Lectures by an acknowledged leadership expert and a Holocaust survivor will close out the David C. Hardesty Jr. Festival of Ideas series at West Virginia University for this academic year.

Barbara Kellerman, the James MacGregor Burns Lecturer in Public Leadership at Harvard University’s John F. Kennedy School of Government, will be in Morgantown on March 18, followed by Holocaust survivor Marcel Drimer on April 1.

Both events begin at 7:30 p.m. and are free and open to the public. No tickets are required.

Kellerman, whose appearance is co-sponsored by the Nath Distinguished Faculty Lecture Series and the F. Duke Perry Professorship in Leadership Studies, is the founding executive director of the Kennedy School’s Center for Public Leadership. She serves on the advisory boards of Leadership, a women and leadership project of the American Association of University Women, and the Brookings Institution Leadership Initiative.

In 2009, she was ranked by Forbes.com as a “Top 50 Business Thinker,” and in 2008 and 2010, Leadership Excellence placed her in the top 15 of “thought leaders in management and leadership.” She has been awarded the Wilbur M. McFeeley award by the National Management Association for her pioneering work on leadership and followership. Just last year, she was ranked by Global Gurus 13th in the “World’s Top 30 Management Professionals.”

Kellerman is co-founder of the International Leadership Association and author and editor of numerous books, including her most recent, Hard Times: Leadership in America, which highlights the importance of context in leadership to create change. Her book, The End of Leadership, was long listed by the Financial Times as one of the Best Business Books of 2012. She appears often as a television commentator and has contributed articles and reviews to the New York Times, the Washington Post, the Boston Globe, the Los Angeles Times and the Harvard Business Review. She regularly blogs at barbarakellerman.com.

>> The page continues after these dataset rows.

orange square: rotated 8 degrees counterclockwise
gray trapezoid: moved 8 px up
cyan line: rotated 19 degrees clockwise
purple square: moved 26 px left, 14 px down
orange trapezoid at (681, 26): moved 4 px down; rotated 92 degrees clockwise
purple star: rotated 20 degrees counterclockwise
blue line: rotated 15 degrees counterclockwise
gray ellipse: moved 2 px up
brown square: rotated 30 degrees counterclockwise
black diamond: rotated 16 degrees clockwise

Drimer’s visit is sponsored by the United States Holocaust Memorial Museum.

Drimer was born in Drohobycz, Poland, a small town now part of Ukraine. The town fell under Soviet control on Sept. 1, 1939, but it wasn’t until 1941, after Germany violated the German-Soviet Pact and occupied Drohobycz with its forces, that Drimer and his mother, father and sister were forced into the ghetto, where they hid in secret bunkers to avoid deportation to the Belzec death camp.

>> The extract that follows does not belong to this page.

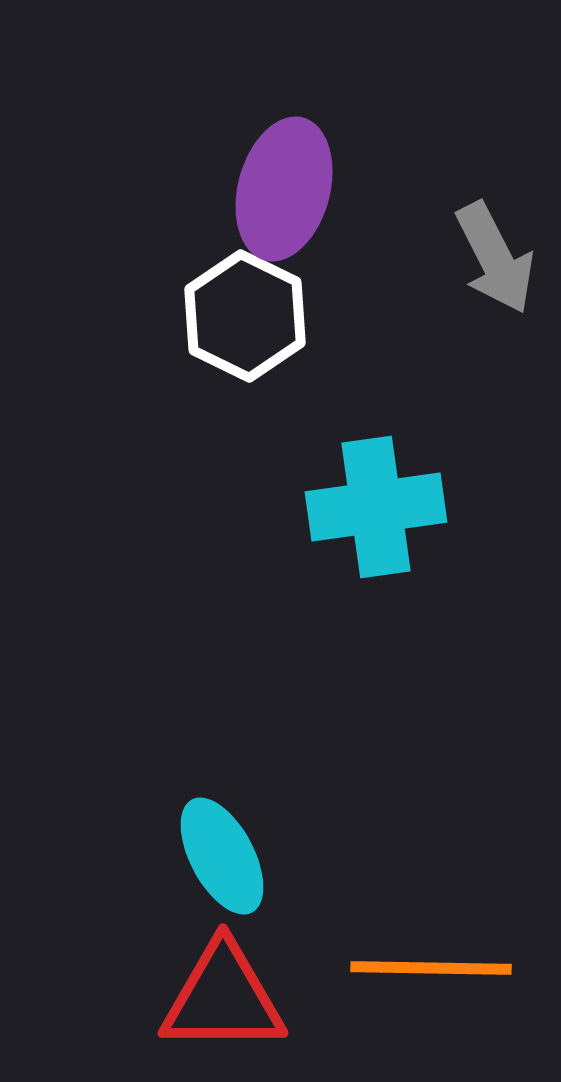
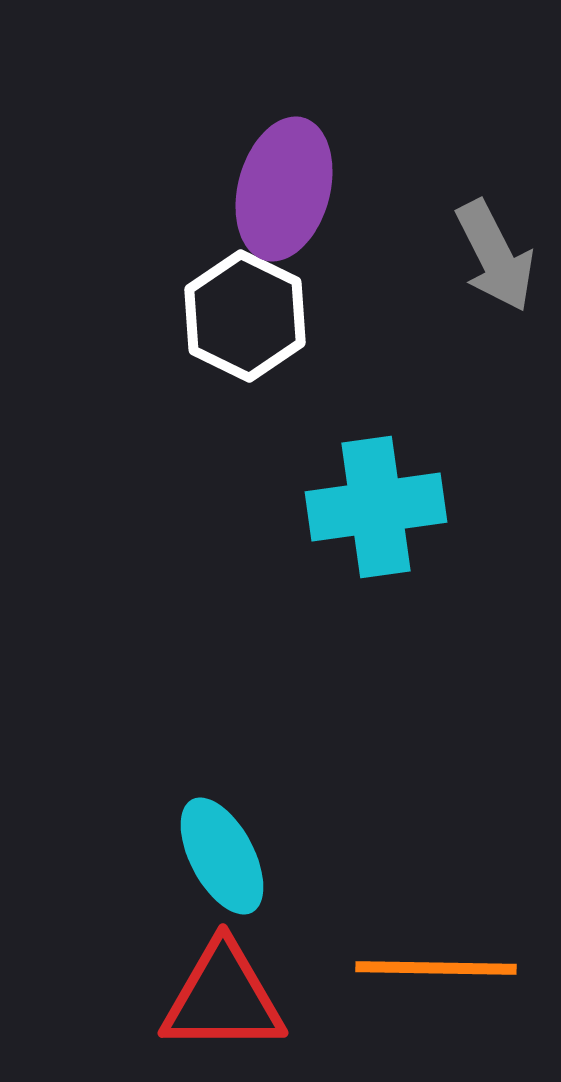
gray arrow: moved 2 px up
orange line: moved 5 px right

After his father bribed a guard, the family escaped to Mlynki Szkolnikowe, a small village where a brave Ukrainian family hid them in their stable. Fearing capture by the Nazis, the Drimer family spent the harsh winter of 1943 in a hole in the ground.

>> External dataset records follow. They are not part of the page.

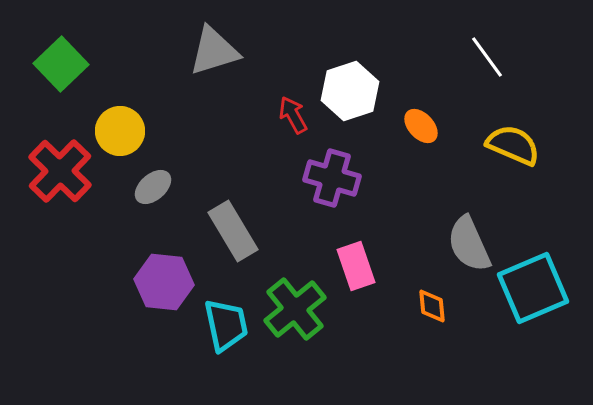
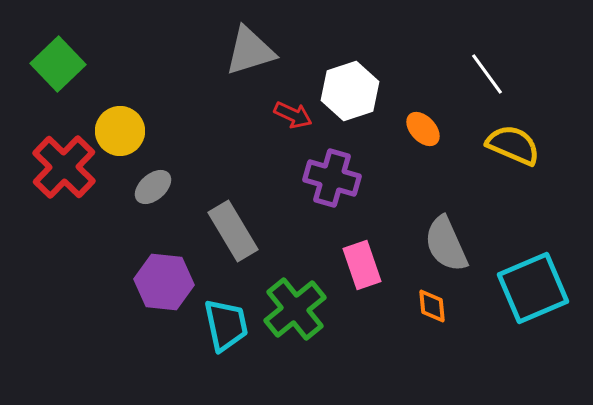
gray triangle: moved 36 px right
white line: moved 17 px down
green square: moved 3 px left
red arrow: rotated 144 degrees clockwise
orange ellipse: moved 2 px right, 3 px down
red cross: moved 4 px right, 4 px up
gray semicircle: moved 23 px left
pink rectangle: moved 6 px right, 1 px up
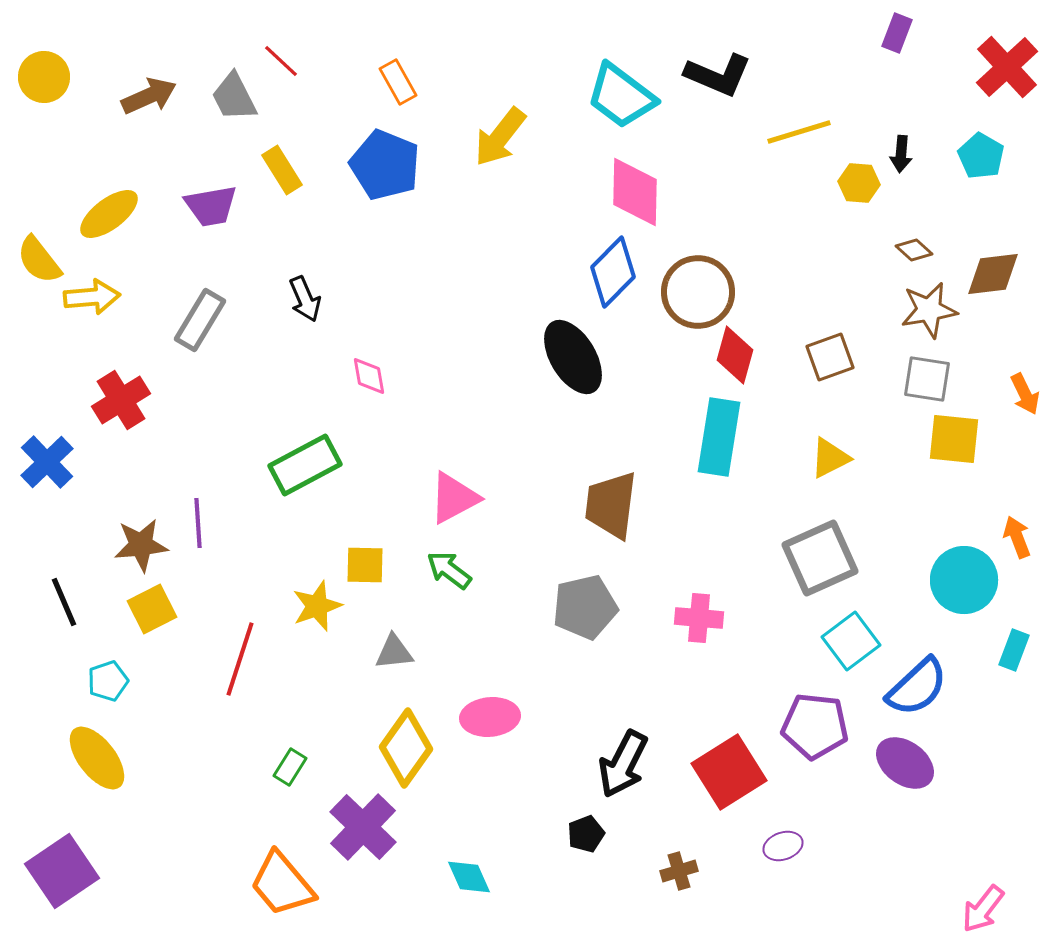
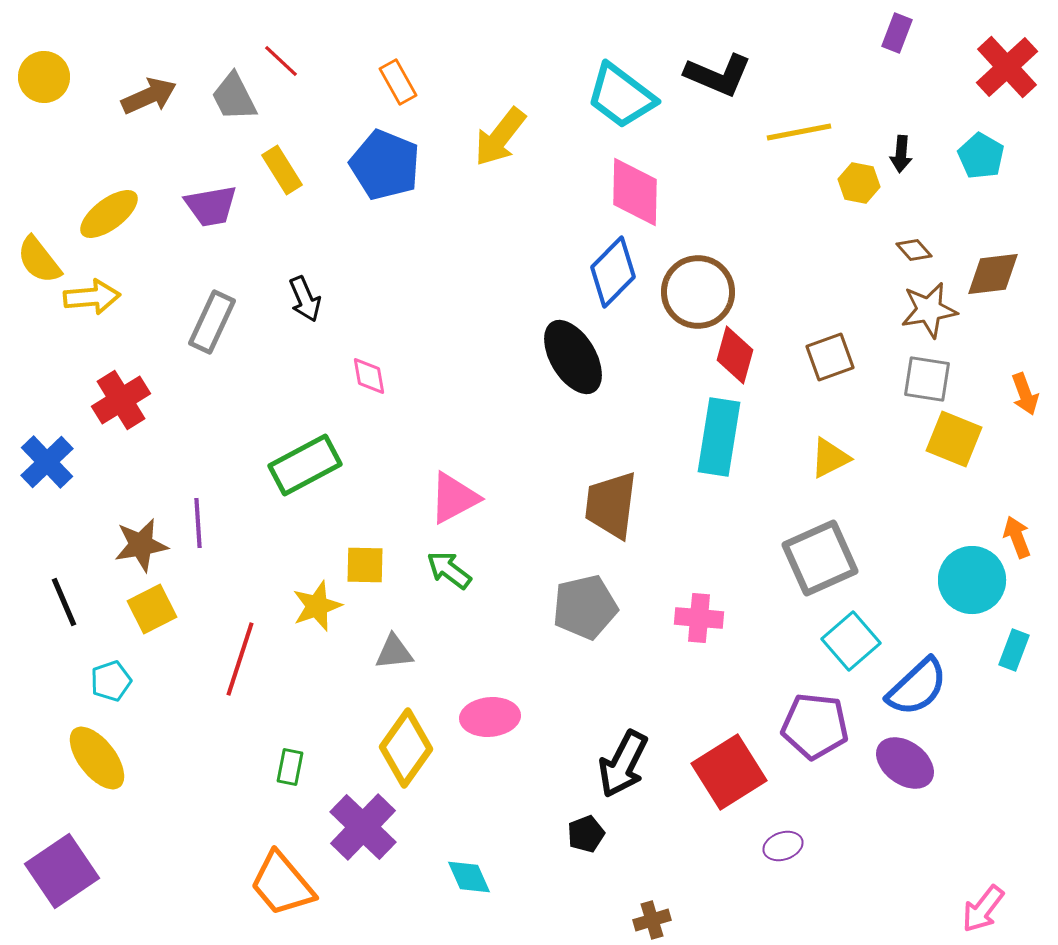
yellow line at (799, 132): rotated 6 degrees clockwise
yellow hexagon at (859, 183): rotated 6 degrees clockwise
brown diamond at (914, 250): rotated 6 degrees clockwise
gray rectangle at (200, 320): moved 12 px right, 2 px down; rotated 6 degrees counterclockwise
orange arrow at (1025, 394): rotated 6 degrees clockwise
yellow square at (954, 439): rotated 16 degrees clockwise
brown star at (141, 545): rotated 4 degrees counterclockwise
cyan circle at (964, 580): moved 8 px right
cyan square at (851, 641): rotated 4 degrees counterclockwise
cyan pentagon at (108, 681): moved 3 px right
green rectangle at (290, 767): rotated 21 degrees counterclockwise
brown cross at (679, 871): moved 27 px left, 49 px down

In August 1944, the Soviet army liberated Drimer and his family. Because of the hunger and physical deprivation he experienced during hiding, Drimer had to relearn how to walk. Eventually, the Drimers moved to Walbrzych, where Drimer finished high school. He went on to engineering college in Wroclaw and, in 1961, moved to the United States. Today he serves as a United States Holocaust Memorial Museum volunteer, sharing his story of survival and triumph.